> [Exercise details]
In the entries that follow, the first line to write out is the one containing "In our opinion", and the last is the one containing "down subsidiary |". Reproduce that stretch exactly, with nothing before or after it.

Data in this exercise: Begin

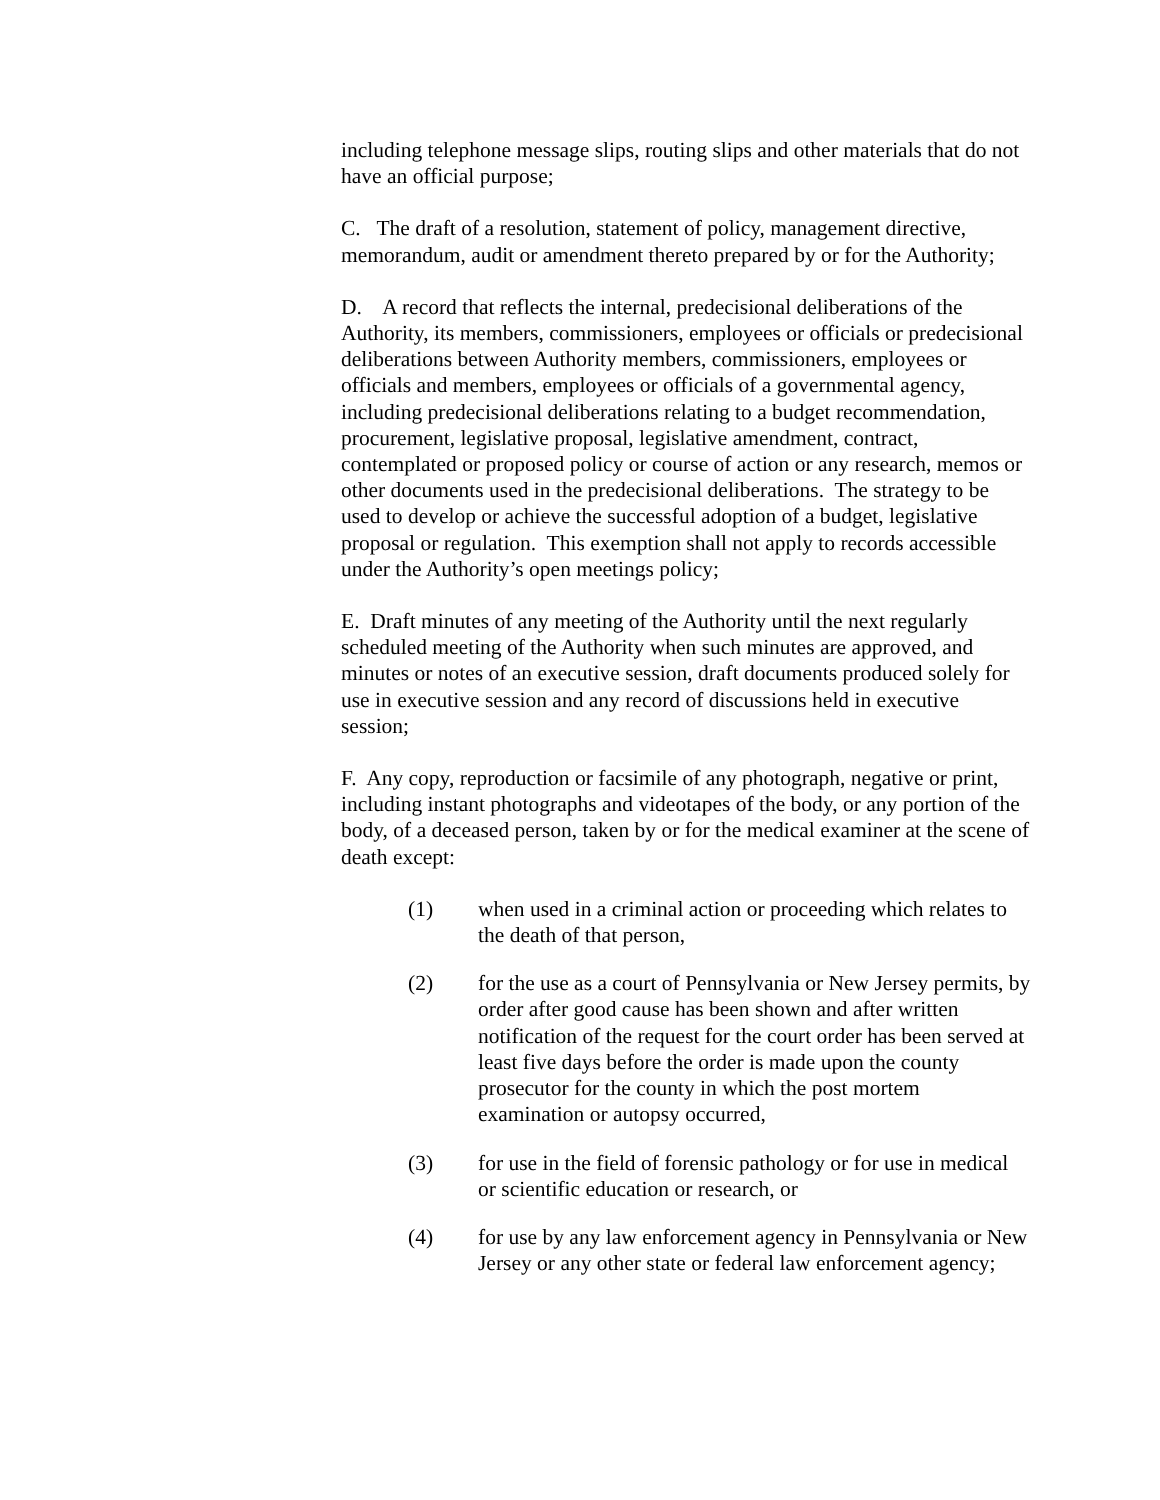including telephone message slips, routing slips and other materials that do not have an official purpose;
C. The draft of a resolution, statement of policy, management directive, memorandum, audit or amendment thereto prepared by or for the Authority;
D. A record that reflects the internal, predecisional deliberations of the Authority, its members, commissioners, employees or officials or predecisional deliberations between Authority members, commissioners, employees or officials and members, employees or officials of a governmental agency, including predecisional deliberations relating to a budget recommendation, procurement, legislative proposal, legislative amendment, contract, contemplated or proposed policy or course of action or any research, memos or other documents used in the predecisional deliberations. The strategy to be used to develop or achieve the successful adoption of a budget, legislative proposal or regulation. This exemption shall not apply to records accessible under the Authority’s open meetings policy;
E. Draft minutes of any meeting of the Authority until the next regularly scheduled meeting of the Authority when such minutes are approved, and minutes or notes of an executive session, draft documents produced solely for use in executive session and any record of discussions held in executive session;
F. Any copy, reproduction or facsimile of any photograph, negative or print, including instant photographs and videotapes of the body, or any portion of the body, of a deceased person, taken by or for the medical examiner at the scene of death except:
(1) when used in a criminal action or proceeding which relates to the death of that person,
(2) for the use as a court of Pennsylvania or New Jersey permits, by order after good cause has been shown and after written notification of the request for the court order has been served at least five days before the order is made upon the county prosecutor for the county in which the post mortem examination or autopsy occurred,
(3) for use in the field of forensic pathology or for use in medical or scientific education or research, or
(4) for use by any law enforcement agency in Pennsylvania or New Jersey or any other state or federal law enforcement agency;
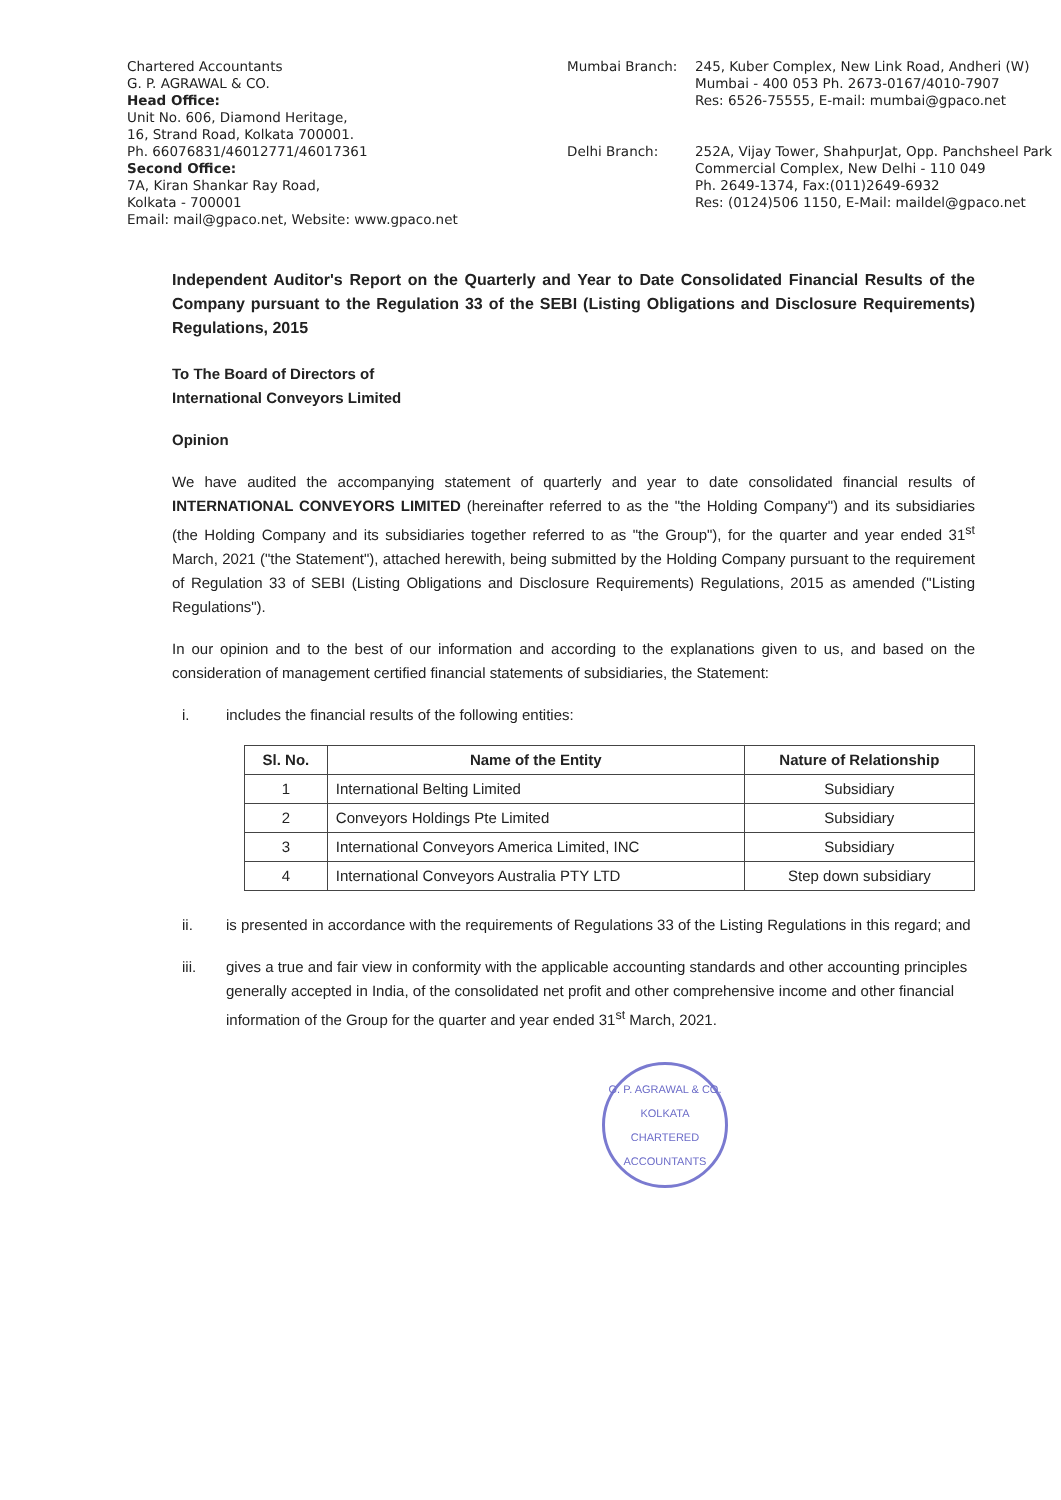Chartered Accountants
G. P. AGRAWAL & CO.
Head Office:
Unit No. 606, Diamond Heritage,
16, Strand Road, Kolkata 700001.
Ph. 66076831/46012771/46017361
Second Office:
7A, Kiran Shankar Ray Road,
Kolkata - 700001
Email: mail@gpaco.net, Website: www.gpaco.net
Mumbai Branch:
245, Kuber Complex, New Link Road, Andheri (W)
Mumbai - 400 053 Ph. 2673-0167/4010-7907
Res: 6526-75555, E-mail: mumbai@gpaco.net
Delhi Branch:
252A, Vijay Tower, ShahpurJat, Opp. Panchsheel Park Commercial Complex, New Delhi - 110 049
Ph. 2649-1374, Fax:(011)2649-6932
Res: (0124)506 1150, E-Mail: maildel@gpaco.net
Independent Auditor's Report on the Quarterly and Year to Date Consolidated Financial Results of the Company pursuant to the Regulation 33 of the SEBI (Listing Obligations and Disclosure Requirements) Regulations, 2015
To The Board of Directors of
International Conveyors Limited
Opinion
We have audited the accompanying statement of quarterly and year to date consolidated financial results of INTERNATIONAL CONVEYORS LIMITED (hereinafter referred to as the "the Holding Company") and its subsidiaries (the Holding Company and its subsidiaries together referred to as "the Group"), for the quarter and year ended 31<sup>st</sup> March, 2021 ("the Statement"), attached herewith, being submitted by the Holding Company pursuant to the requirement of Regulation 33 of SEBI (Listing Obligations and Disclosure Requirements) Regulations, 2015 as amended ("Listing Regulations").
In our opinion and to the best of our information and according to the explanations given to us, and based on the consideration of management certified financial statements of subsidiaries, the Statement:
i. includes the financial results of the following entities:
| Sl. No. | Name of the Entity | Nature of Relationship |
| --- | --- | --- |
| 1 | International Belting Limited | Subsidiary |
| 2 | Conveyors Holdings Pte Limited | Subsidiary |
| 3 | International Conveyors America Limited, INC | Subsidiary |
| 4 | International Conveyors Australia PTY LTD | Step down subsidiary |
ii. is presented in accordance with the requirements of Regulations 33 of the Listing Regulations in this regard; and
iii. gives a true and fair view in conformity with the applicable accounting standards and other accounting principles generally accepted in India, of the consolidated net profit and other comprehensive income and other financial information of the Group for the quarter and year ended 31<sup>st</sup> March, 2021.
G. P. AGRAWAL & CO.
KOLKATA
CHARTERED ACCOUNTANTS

Data in this exercise: End

> [Result of this exercise]
In our opinion and to the best of our information and according to the explanations given to us, and based on the consideration of management certified financial statements of subsidiaries, the Statement:
i. includes the financial results of the following entities:
| Sl. No. | Name of the Entity | Nature of Relationship |
| --- | --- | --- |
| 1 | International Belting Limited | Subsidiary |
| 2 | Conveyors Holdings Pte Limited | Subsidiary |
| 3 | International Conveyors America Limited, INC | Subsidiary |
| 4 | International Conveyors Australia PTY LTD | Step down subsidiary |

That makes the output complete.